The American Hospital Association is challenging HHS' bulletin regarding online tracking technologies for HIPAA-covered entities, calling it "substantively and procedurally unlawful."
According to the AHA, the HHS bulletin restricts healthcare organizations from using third-party web tracking technologies on their websites that may capture IP addresses of individuals that visit them.
"Recognizing that its original bulletin was legally indefensible, HHS responded to this suit by issuing a revised bulletin just days before its brief was due. But the agency's inconsequential modifications only confirmed that both agency actions were substantively and procedurally unlawful," the AHA said during a federal court hearing. "Just like the original bulletin, the revised bulletin will prevent healthcare providers from communicating vital health information to the communities they serve."
On March 19, HHS updated its stance on online tracking tools amid several hospitals, health systems and insurers facing lawsuits for using them. According to the bulletin, HHS stated that regulated organizations must not use tracking technologies in a way that would lead to sharing private health information with tracking technology providers or breaking HIPAA rules.

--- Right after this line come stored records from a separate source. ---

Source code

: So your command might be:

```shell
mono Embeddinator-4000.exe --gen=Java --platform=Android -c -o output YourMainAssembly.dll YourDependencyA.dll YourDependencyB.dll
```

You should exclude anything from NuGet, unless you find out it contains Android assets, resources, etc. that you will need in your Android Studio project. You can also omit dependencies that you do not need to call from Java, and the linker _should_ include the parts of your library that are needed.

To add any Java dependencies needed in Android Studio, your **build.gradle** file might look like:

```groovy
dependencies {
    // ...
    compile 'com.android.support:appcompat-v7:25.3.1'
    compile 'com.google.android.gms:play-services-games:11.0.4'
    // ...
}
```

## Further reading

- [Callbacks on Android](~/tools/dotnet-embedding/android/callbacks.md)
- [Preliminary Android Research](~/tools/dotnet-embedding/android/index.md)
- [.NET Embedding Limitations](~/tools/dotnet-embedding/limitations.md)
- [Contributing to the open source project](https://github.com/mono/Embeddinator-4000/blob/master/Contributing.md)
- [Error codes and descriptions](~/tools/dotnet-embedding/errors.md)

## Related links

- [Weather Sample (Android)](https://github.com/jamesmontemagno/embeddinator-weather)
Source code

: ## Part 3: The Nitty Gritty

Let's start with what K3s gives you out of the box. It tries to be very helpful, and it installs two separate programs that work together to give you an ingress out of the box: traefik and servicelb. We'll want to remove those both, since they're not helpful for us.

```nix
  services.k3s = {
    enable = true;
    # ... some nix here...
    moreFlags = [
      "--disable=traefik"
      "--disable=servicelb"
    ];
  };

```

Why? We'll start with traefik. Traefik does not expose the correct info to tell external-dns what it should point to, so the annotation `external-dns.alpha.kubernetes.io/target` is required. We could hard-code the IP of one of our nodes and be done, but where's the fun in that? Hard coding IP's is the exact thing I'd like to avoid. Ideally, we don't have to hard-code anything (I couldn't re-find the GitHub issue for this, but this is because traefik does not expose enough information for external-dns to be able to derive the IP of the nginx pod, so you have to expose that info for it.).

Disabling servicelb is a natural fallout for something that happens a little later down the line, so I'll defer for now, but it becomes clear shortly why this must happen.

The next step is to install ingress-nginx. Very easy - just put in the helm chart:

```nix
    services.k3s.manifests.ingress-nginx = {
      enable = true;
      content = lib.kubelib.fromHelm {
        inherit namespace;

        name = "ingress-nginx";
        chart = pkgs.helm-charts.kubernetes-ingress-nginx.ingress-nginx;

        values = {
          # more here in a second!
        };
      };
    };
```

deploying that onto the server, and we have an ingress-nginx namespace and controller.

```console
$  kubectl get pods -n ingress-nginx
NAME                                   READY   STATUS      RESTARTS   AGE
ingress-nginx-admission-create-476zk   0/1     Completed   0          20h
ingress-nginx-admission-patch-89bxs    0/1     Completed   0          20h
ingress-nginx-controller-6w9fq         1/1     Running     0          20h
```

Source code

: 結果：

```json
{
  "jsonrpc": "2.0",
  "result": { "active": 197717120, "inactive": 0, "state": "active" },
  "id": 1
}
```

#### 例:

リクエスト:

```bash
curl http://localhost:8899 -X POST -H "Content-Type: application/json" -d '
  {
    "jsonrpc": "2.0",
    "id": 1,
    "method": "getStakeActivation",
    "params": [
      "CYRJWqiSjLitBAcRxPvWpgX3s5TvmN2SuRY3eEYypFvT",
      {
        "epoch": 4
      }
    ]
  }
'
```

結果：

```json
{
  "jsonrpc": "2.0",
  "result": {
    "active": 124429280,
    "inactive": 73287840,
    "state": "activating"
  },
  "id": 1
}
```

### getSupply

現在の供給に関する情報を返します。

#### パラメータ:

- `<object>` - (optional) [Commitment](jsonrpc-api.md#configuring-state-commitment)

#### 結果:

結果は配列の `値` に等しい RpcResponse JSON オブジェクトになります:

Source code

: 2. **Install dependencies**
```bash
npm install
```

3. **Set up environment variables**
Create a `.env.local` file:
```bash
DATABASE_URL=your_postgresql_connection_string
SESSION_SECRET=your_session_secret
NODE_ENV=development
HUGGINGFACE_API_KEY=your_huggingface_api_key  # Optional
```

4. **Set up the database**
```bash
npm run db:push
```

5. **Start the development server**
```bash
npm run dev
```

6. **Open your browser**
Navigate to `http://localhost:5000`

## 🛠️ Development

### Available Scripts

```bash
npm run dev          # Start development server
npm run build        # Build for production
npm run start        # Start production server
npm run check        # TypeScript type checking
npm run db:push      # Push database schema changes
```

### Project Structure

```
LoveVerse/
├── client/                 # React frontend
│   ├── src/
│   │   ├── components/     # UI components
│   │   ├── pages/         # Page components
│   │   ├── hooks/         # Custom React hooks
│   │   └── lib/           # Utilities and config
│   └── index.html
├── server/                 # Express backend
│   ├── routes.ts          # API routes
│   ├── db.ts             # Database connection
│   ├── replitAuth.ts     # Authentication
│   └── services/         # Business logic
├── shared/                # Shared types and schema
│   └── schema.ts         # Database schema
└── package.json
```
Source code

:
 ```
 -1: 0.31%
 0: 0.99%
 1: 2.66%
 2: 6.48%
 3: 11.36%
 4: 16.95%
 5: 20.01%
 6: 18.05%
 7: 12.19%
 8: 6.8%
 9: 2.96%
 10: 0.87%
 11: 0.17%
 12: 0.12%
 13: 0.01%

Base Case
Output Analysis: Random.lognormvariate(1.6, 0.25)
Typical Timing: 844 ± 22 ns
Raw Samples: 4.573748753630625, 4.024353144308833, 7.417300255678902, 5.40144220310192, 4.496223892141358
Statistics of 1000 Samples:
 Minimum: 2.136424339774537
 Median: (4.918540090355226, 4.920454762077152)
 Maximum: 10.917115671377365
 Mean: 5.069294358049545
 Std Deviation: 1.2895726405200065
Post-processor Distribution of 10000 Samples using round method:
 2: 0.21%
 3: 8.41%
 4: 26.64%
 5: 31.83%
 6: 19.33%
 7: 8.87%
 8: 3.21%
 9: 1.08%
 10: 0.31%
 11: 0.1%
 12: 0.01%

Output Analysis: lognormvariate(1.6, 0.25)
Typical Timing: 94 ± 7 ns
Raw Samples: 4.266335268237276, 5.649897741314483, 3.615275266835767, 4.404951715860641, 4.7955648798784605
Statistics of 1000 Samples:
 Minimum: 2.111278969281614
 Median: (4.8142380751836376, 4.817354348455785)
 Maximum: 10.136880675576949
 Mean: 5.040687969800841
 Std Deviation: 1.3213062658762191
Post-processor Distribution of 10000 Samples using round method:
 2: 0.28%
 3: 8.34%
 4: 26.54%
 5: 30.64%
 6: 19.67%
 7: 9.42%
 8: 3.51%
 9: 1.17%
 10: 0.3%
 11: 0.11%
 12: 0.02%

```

HHS said organizations can work with a technology vendor that provides tracking technology, but they cannot disclose protected health information to tracking technology vendors for marketing purposes without their consumers' consent.
"The court should put an end to this embarrassing saga of regulatory overreach and bar enforcement of HHS' unlawful and unwise new rule," the AHA said in an April 12 news release in response to the updated HHS bulletin.
The AHA, the Texas Hospital Association, Texas Health Resources and United Regional Health Care System sued the HHS in 2023 in a bid to get the organization to bar enforcement of the bulletin. Seventeen state hospital associations and 30 hospitals and health systems have submitted friend-of-the-court briefs in support of the AHA in the lawsuit.